Prakirawan BMKG Pekanbaru, Yasir, menjelaskan bahwa cuaca pada pagi hari masih relatif kondusif dengan kondisi udara kabur hingga cerah berawan di sebagian besar wilayah.
“Pagi hari, cuaca di Riau diprakirakan udara kabur hingga cerah berawan,” ujar Yasir.
Namun memasuki siang hingga sore hari, sejumlah wilayah diprediksi berpotensi diguyur hujan dengan intensitas ringan hingga sedang. Wilayah yang berisiko antara lain Indragiri Hulu, Indragiri Hilir, Kampar, Pelalawan, Kepulauan Meranti, dan Kuantan Singingi.
Pada malam hari, hujan diperkirakan meluas ke beberapa kabupaten dan kota lainnya. Yasir menambahkan bahwa potensi hujan ringan hingga sedang dapat terjadi di Rokan Hilir, Rokan Hulu, Kampar, Kuantan Singingi, Indragiri Hulu, Bengkalis, Pelalawan, Siak, dan Pekanbaru.
Prediksi cuaca untuk Selasa dini hari, 2 Desember 2025, menunjukkan curah hujan masih akan terjadi di wilayah pesisir dan kawasan tengah Riau. Wilayah yang diperkirakan mengalami hujan ringan hingga sedang antara lain Kampar, Kepulauan Meranti, Siak, Bengkalis, Indragiri Hulu, Pelalawan, Dumai, dan Pekanbaru.
Yasir juga mengimbau masyarakat untuk waspada terhadap hujan sedang hingga lebat yang kemungkinan disertai petir dan angin kencang di wilayah Rokan Hulu, Bengkalis, Siak, Kuantan Singingi, Indragiri Hulu, dan Kampar, khususnya pada siang, sore, malam, dan dini hari.
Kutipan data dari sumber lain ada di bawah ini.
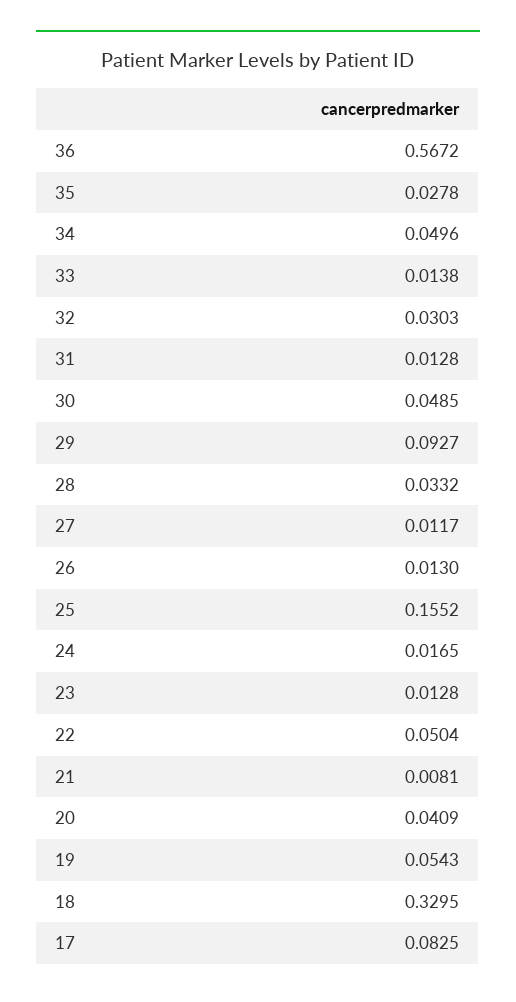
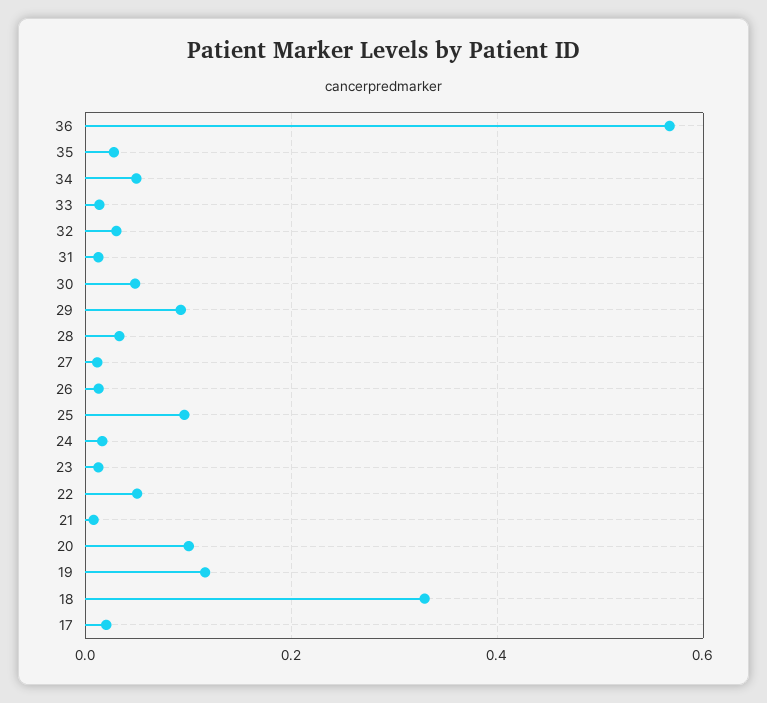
  {
    "36": 0.5672,
    "35": 0.0278,
    "34": 0.0496,
    "33": 0.0138,
    "32": 0.0303,
    "31": 0.0128,
    "30": 0.0485,
    "29": 0.0927,
    "28": 0.0332,
    "27": 0.0117,
    "26": 0.013,
-   "25": 0.1552,
+   "25": 0.1,
    "24": 0.0165,
    "23": 0.0128,
    "22": 0.0504,
    "21": 0.0081,
-   "20": 0.0409,
+   "20": 0.1,
-   "19": 0.0543,
+   "19": 0.12,
    "18": 0.3295,
-   "17": 0.0825
+   "17": 0.02
  }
Selain kondisi cuaca di daratan, BMKG juga mengingatkan masyarakat pesisir dan nelayan mengenai kondisi gelombang laut di perairan Riau. Tinggi gelombang di sebagian besar perairan Riau berkisar antara 0,5 hingga 1,25 meter, yang tergolong rendah. Namun, gelombang dapat mencapai 2,5 meter di perairan Indragiri Hilir dan Rokan Hilir sehingga diperlukan kewaspadaan ekstra bagi pengguna jasa laut.
“Waspada gelombang tinggi terutama di perairan Inhil dan Rohil. Masyarakat dan nelayan diharapkan menyesuaikan aktivitas mereka dengan kondisi cuaca dan gelombang laut,” tutup Yasir.